Das 3-gliedrige Schulsystem an seinen Grenzen

Pressemitteilung vom 27. Mai 2021

Die Wiesbadener Eltern haben gewählt – und zwar die weiterführenden Schulen für ihre Kinder.

Das Staatliche Schulamt musste wie in jedem Jahr Schüler*innen umlenken.

Das sagt die GEW Wiesbaden-Rheingau dazu:

 

Elternwünsche zeigen das Scheitern des dreigliedrigen Schulsystems 

1233 Eltern haben im Erstwunsch ein Gymnasium angewählt (1278 Plätze), 845 eine IGS (800 Plätze) und 384 eine Haupt-/Realschule (610 Plätze). 

Die HR-Schulen sind nur mit knapp 63% ihrer Kapazität angewählt. Die IGS sind in Summe überwählt, was jedoch vor allem an der Überwahl der Helene- Lange- Schule (233 Erstwünsche/ 100 Plätze) und der IGS-Kastellstraße (116 Erstwünsche/ 75 Plätze) liegt. Den Gymnasialwünschen der Eltern, die über 50% der Schulformwahl ausmachen, konnte durch Einrichtung des neuen Gymnasiums (Elisabeth-Selbert-Schule) und einer Klassenkapazitätserweiterung nachgekommen werden.

 

Abschulungen aus Gymnasien führen das gegliederte Schulsystem an seine Grenzen

Wie bereits in den vergangenen Jahren mahnt die GEW bei einer Gymnasialanwahl von über 50% den steigenden Selektionsdruck und drohende Abschulungserfahrungen an, denen Kinder ausgesetzt werden, und spricht sich gegen Abschulungen aus.

„Vom Trend her wird also das Gymnasium die Gesamtschule der Zukunft oder es gelingt endlich, die 'eine Schule für alle' zu wagen, um künftig nicht noch größere Schüler*innenströme zur Unzufriedenheit aller Beteiligten umlenken zu müssen“, sagt Johanna Browman, Kreisvorsitzende der GEW Wiesbaden-Rheingau. „Gerade in der Coronakrise wurde klar, dass wir nicht weitermachen können wie bisher und grundlegende Änderungen im Schulsystem brauchen, um noch einen Funken an Bildungs- und Chancengerechtigkeit zu bewahren.“

 

Helene-Lange-Schule (HeLa) zum ersten Mal ohne vorgezogenes Anmeldeverfahren – Chancen auf mehr Gerechtigkeit trotzdem verpasst

Kaum ein Kind aus den sogenannten Brennpunktschulen hat einen Platz an der HeLa ergattern können.
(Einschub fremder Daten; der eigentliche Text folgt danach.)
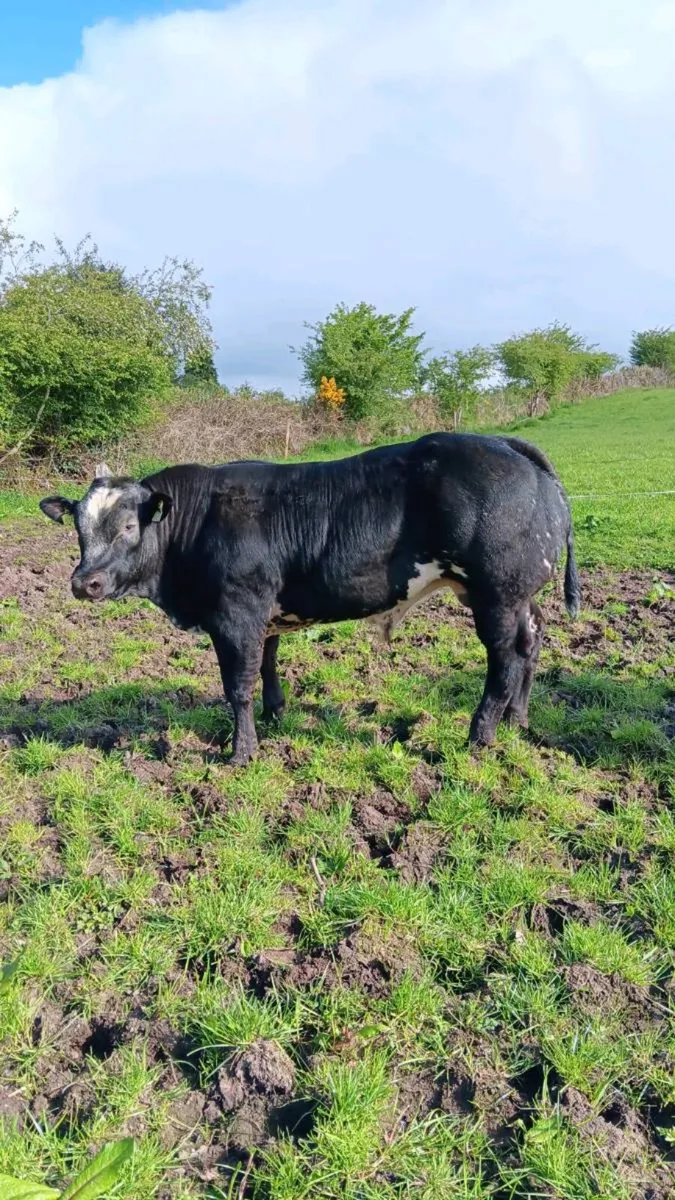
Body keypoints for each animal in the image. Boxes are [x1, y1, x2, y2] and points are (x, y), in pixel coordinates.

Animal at [39, 433, 580, 765]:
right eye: (79, 527)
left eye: (129, 527)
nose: (84, 582)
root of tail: (502, 442)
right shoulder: (267, 616)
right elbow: (268, 668)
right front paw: (276, 717)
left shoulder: (236, 616)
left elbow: (238, 687)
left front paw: (241, 752)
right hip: (517, 597)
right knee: (531, 642)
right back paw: (517, 720)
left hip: (497, 595)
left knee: (505, 660)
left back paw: (481, 735)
Kinder aus Biebricher Grundschulen erhalten allesamt keinen Platz, ebenso Kinder aus dem Sauerland und von der großen 5-zügigen Geschwister-Scholl-Schule in Klarenthal.
An zwei großen Innenstadtschulen und an zwei Schulen in AKK wird die HeLa - wohl aus Erfahrungen der Vergangenheit - gar nicht erst angewählt.
Mit 14 HeLa-Aufnahmen aus einer einzigen Schule sticht die Konrad-Duden-Schule hervor. (Rosegger-Schule 12 Aufnahmen/0 Weiterleitung, Schumann-Schule 7/2, Kohlheckschule 6/1, GS Bierstadt 8/22).

Die GEW konstatiert: Für die HeLa selektiert das Staatliche Schulamt jetzt über die Einzugsgebiete, später wieder über das Kriterium der Geschwisterkinder. Und damit sind Kinder aus bestimmten Stadtteilen bis auf Weiteres raus, wenn es im nächsten Jahr keine deutliche Veränderung im Aufnahmeverhalten der HeLa gibt. Ein Prüfstein für das Selbstverständnis einer IGS mit Versuchsschulstatus.

Auch Inklusion findet nicht in Dreigliedrigkeit statt 

Selbst 12 Jahre nach Ratifizierung der Behindertenrechtskonvention gibt es keine Inklusive Beschulung an Wiesbadener Gymnasien. Die HR-Schulen halten 18 Plätze, die IGS 72 Plätze planungsmäßig vor, die Gymnasien 0. „Ein Armutszeugnis für eine ehemalige Modellregion Inklusion!“, konstatiert Johanna Browman. „Es geht bei Inklusion eben nicht um Leistungsprinzipien beim Zugang zu weiterführenden Schulen“.